Montag, 17. Februar 2020

Current status - network problems / 2

Despite all efforts, the well-known network disruptions still occur. However, the frequency has decreased a little. We have already made enormous efforts to solve the problem. In addition to very hardware-related debugging, we tried to rule out all hardware problems and replaced everything (including the fiber optic cables). Even a complete reset of the devices with subsequent reconfiguration from the scratch did not help. We are currently investigating BGP sessions as the cause. Since occurrence, we have been busy with the elimination of the issue and use all resources available to us.

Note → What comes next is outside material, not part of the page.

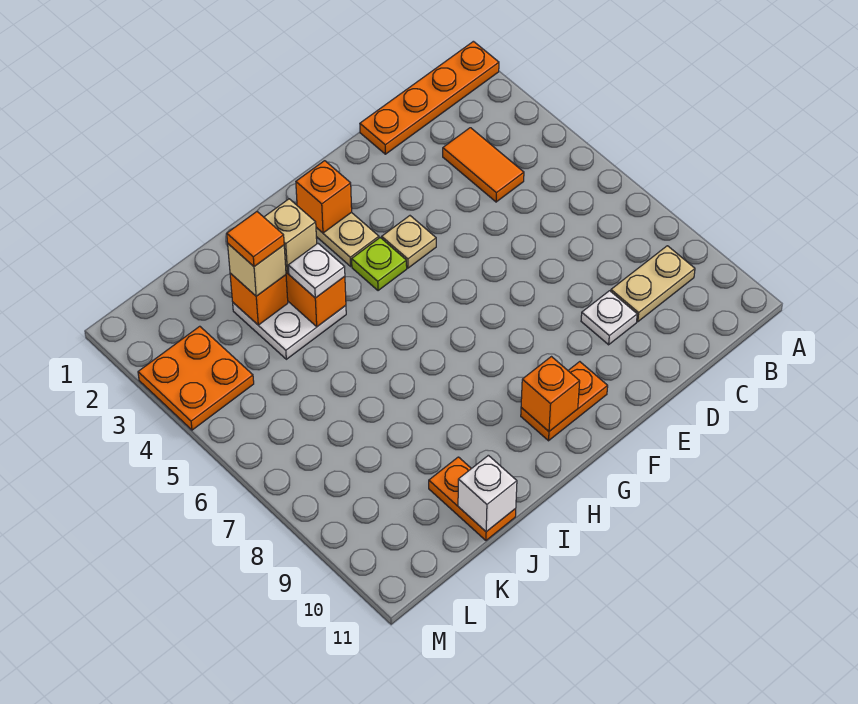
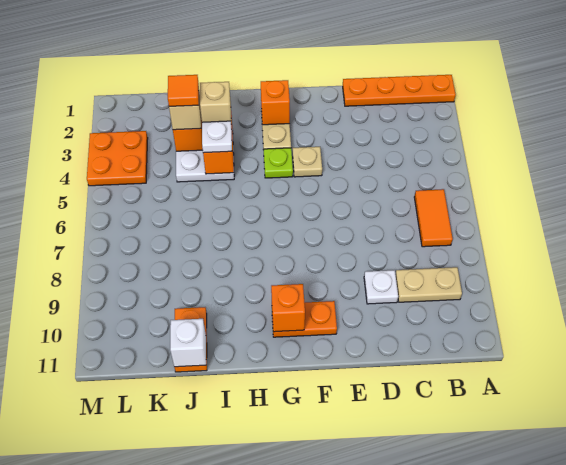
orange 1x2 tile [443,128,524,202] -> orange 1x2 tile moved to [414,189,453,247]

Update 2020-02-17 @ 16:07 After checking the BGP sessions we have deactivated our free BGP router for the time being. We currently suspect that a customer's session is flapping, pushing too many updates onto the core router, which then causes the routing equipment at Interxion to struggle with the load.

Update 2020-02-17 @ 21:51 We have continued our investigation throughout the day and were able to figure out a issue which occurs on Layer3, which under certain conditions causes traffic destined to a specific host to go over the Routing Engine. This causes high load, which then causes BGP Sessions to flap between states, which is noticeable as short downtime or packetloss. We have implemented further measures to mitigate the impact for now and will keep monitoring the router. We will implement hardware based measures tomorrow morning by installing a seperate switch in order to seperate the traffic.

Update 2020-02-18 @ 11:30 The seperate switch has been installed.

Update 2020-02-19 @ 12:01 The network appears to be stable over the past 24 hours. We found out a bug in Juniper JunOS or at least the Chipset of the QFX devices we use, which led to the repeated issues. We have made extensive changes to mitigate the bug.